Single National Gambling Tax Scheme

Through a Better Tax Discussion Paper submitted to the Australian Taxation Review Committee, National Party Senator for Victoria, Bridget McKenzie pointed out the inequality and complexity of the laws governing Australia's gambling industry. Her objective is to urge the federal government to introduce a single and reliable tax regime in order to promote enhanced tax efficiency as well as ensure the preservation of economic and social interests on a national scale.

The Victoria Senator remarked that the sportbetting industry in Australia is the fastest growing market. Yet as it is, the industry is minimally taxed. The present system requires sportsbook operators to obtain licences in each of the eight jurisdictions, if they wish to do business in all. Senator Mckenzie asserts that the present system is not only burdensome on sportsbook operators, but also tax inefficient as all eight regulators spend tax money to carry out regulatory duties on the same thing.

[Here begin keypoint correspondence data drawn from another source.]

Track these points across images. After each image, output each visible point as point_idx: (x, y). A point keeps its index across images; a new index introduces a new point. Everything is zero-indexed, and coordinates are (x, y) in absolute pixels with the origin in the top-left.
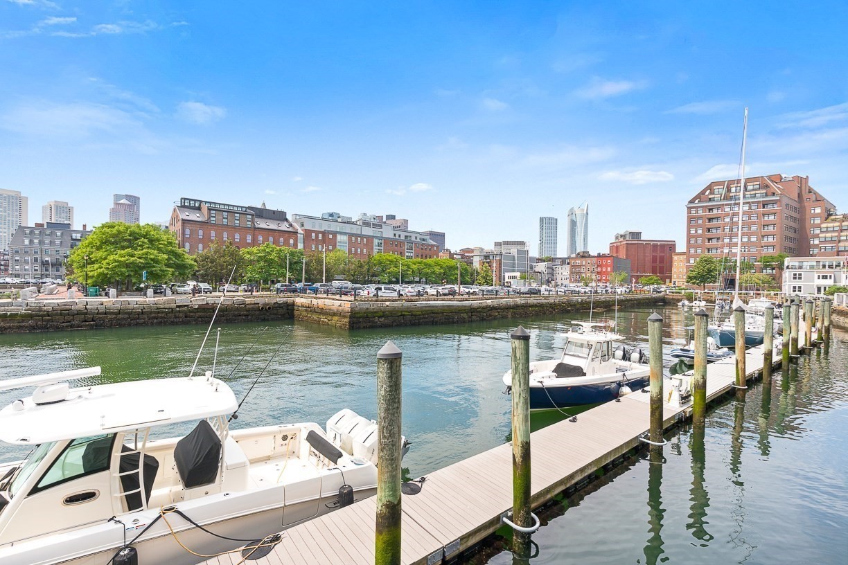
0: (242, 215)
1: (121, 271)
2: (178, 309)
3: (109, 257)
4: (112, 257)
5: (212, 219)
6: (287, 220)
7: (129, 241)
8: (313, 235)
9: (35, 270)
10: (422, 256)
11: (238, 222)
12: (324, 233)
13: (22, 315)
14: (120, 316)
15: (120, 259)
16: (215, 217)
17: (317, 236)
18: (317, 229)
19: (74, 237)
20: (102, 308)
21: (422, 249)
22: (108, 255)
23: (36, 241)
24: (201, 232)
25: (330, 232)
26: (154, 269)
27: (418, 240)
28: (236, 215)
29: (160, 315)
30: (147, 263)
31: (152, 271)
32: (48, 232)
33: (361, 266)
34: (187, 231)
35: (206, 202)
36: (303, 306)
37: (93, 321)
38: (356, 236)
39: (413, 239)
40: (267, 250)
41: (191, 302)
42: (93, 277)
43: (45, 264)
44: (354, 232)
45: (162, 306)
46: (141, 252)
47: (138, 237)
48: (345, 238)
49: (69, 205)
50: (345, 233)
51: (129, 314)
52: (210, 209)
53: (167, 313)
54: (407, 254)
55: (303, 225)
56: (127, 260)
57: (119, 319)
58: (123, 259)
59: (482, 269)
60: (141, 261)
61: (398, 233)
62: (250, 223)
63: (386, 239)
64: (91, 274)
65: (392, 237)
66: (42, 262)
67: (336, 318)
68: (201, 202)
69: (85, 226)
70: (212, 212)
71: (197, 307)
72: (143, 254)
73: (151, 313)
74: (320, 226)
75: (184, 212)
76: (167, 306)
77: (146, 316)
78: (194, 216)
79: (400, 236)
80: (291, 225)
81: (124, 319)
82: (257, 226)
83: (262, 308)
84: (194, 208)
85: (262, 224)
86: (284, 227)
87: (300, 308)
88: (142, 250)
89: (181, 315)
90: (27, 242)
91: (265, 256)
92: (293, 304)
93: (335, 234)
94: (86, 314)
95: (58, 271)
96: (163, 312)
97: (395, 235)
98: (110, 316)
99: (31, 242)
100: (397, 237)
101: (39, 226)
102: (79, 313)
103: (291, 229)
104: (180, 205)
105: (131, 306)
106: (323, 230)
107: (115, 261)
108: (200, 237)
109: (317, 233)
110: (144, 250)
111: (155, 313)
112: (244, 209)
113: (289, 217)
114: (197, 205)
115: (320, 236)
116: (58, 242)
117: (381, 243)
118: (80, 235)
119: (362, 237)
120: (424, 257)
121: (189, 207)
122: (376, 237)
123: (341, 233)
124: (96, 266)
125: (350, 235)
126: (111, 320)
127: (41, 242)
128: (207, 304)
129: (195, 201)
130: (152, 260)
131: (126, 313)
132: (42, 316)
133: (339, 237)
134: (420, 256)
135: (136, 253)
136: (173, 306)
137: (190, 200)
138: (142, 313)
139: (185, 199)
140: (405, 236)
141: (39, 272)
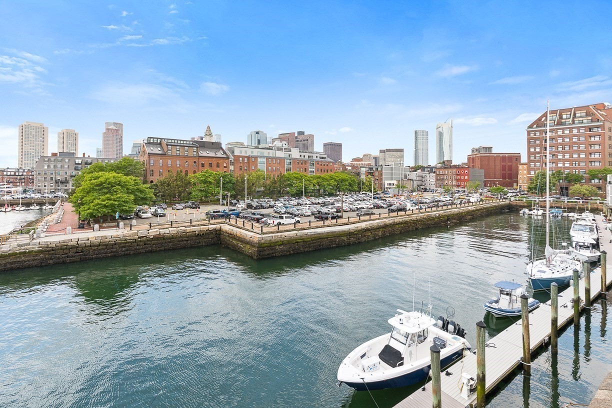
0: (190, 148)
1: (102, 211)
2: (139, 239)
3: (94, 201)
4: (96, 201)
5: (169, 152)
6: (222, 148)
7: (107, 188)
8: (241, 159)
9: (51, 186)
10: (321, 170)
11: (187, 153)
12: (248, 157)
13: (35, 252)
14: (100, 247)
15: (102, 203)
16: (171, 150)
17: (243, 160)
18: (243, 154)
19: (77, 162)
20: (88, 243)
21: (321, 165)
22: (94, 199)
23: (52, 166)
24: (161, 161)
25: (252, 157)
26: (124, 208)
27: (318, 158)
28: (186, 148)
29: (127, 244)
30: (119, 204)
31: (123, 209)
32: (60, 159)
33: (275, 182)
34: (152, 162)
35: (165, 139)
36: (226, 233)
37: (82, 252)
38: (272, 158)
39: (314, 158)
40: (207, 175)
41: (148, 233)
43: (57, 182)
44: (271, 155)
45: (128, 238)
46: (115, 197)
47: (114, 185)
48: (264, 160)
49: (76, 132)
50: (264, 157)
51: (106, 245)
52: (167, 145)
53: (131, 243)
54: (310, 170)
55: (233, 152)
56: (107, 203)
57: (99, 250)
58: (104, 203)
59: (366, 180)
60: (116, 203)
61: (303, 154)
62: (195, 153)
63: (294, 159)
65: (298, 157)
66: (56, 180)
67: (248, 246)
68: (161, 139)
69: (84, 154)
70: (169, 147)
71: (152, 237)
72: (117, 198)
73: (121, 243)
74: (246, 152)
75: (149, 147)
76: (132, 238)
77: (117, 246)
78: (157, 150)
79: (304, 156)
80: (225, 153)
81: (103, 249)
82: (201, 155)
83: (198, 235)
84: (157, 144)
85: (204, 153)
86: (220, 154)
87: (225, 234)
88: (117, 195)
89: (141, 243)
90: (46, 167)
91: (205, 180)
92: (220, 230)
93: (256, 158)
94: (78, 247)
95: (66, 186)
96: (129, 243)
97: (301, 156)
98: (93, 248)
99: (49, 166)
100: (302, 157)
101: (54, 155)
102: (73, 247)
103: (225, 156)
104: (147, 142)
105: (107, 240)
106: (247, 155)
107: (98, 204)
108: (161, 165)
109: (243, 157)
110: (118, 195)
111: (124, 243)
112: (191, 143)
113: (224, 146)
114: (159, 142)
115: (246, 160)
116: (66, 166)
117: (291, 163)
118: (81, 161)
119: (277, 158)
120: (323, 171)
121: (153, 144)
122: (287, 159)
123: (261, 157)
125: (268, 158)
126: (94, 250)
127: (55, 167)
128: (159, 234)
129: (157, 138)
130: (123, 201)
131: (104, 245)
132: (49, 251)
133: (259, 160)
134: (320, 170)
135: (112, 197)
136: (136, 237)
137: (154, 138)
138: (115, 244)
139: (150, 138)
140: (309, 156)
141: (53, 187)
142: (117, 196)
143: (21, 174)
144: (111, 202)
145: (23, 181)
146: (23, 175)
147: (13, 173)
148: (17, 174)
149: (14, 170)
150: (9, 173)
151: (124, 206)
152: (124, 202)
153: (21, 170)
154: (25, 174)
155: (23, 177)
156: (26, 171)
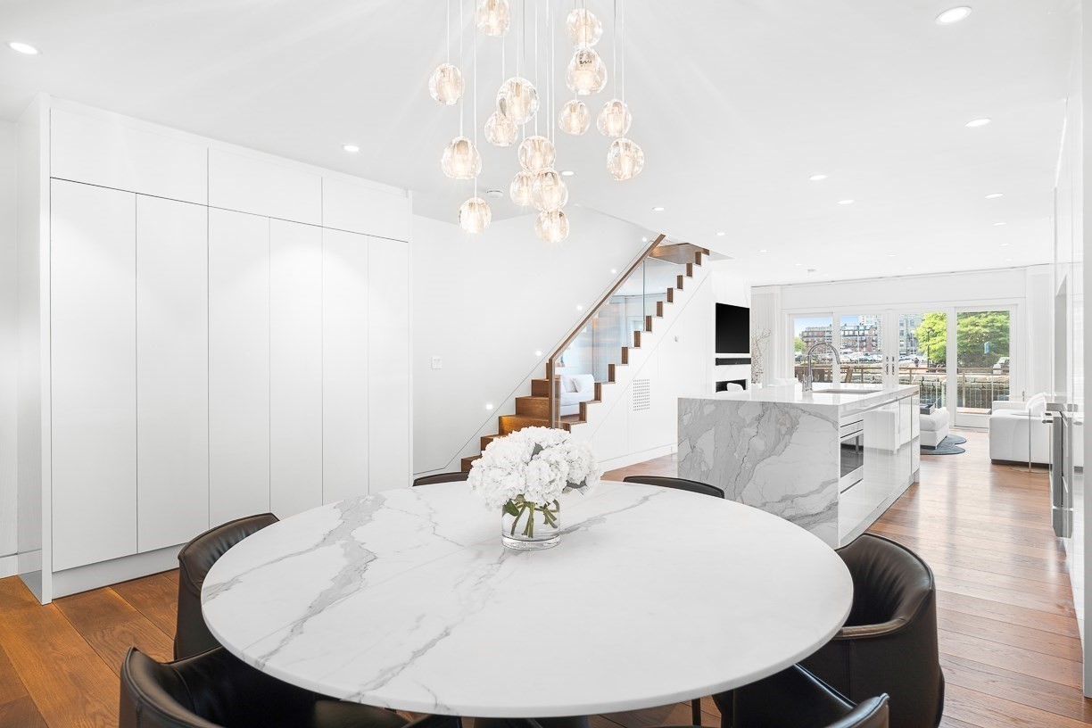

She explained that the existing state-based taxation system has today, become increasingly irrelevant due to the advent of Internet gambling. Citing as example a scenario in which punters in New South Wales (NSW) could place bets on Victorian races, via a Tasmania-facing online gambling facility. The current system leaves the Victoria and the NSW government powerless to require payment of fees or collect extra royalties from the Tasmanian wagering transaction, as the bet was placed via the Internet, albeit with a Tasmania-registered gambling facility operator.

Adding complexity to the current system is the premise that there are three types of operators, the on-track or on-course bookmakers, the off-track or off-course operators, and the totalisers. All three types are governed by different regulatory bodies, and subject to varying sets of licence conditions.

Most relevant to Senator McKenzie's call for corrective tax, are the different duties imposed on bookmakers by each state or territory, which she listed down as follows:
• NSW collects a 1.5 percent tax on net turnover;
• Victoria imposes a 1.5 percent tax on net winnings gained from thoroughbred racing, and 0.66 percent from harness racing;
• ACT and Western Australia levy a 1.5 percent tax on betting turnovers;
• The Northern Territory collects the least, at 0.33 percent on net turnover.
• South Australia collects 13 percent tax on gross revenue and one percent levy on net turnover
• Queensland's system is more complex, as the state collects tax on revenues greater than 20 percent of the gross revenue and one percent (1%) of net customer winnings;
• Tasmania's is the least complicated as the state does not impose a gambling turnover tax, but instead collects a straightforward flat fee of AU$256,000.

Other aspects that tend to complicate the systems even more are rates that depend on the betting format, whether realised from betting exchange, phone betting, tote, or from rail operations, as well as on the type of betting, such as traditional or exotic, and in some cases depending on the time of year.

As a result corporate gambling entities tend to set up their business in a state or territory that imposes lower dutie , and in some cases, in jurisdictions that offer tax incentives as means of enticing the betting company to incorporate within their territorial boundaries. After all a nationwide coverage is still possible, as they can simply offer their betting products and services online.

In light of those complexities, NP-Victoria Senator McKenzie recommends for a modified system of regulation to ensure Australian punters place wagers only on Australia regulated betting facilities. A single federal taxation system would also ensure that all betting operators across all Australian states and territories, would pay fair and equitable taxes, based on equal terms. Most importantly , a unified taxation system would make certain that problem gambling programs in all jurisdictions are well resourced.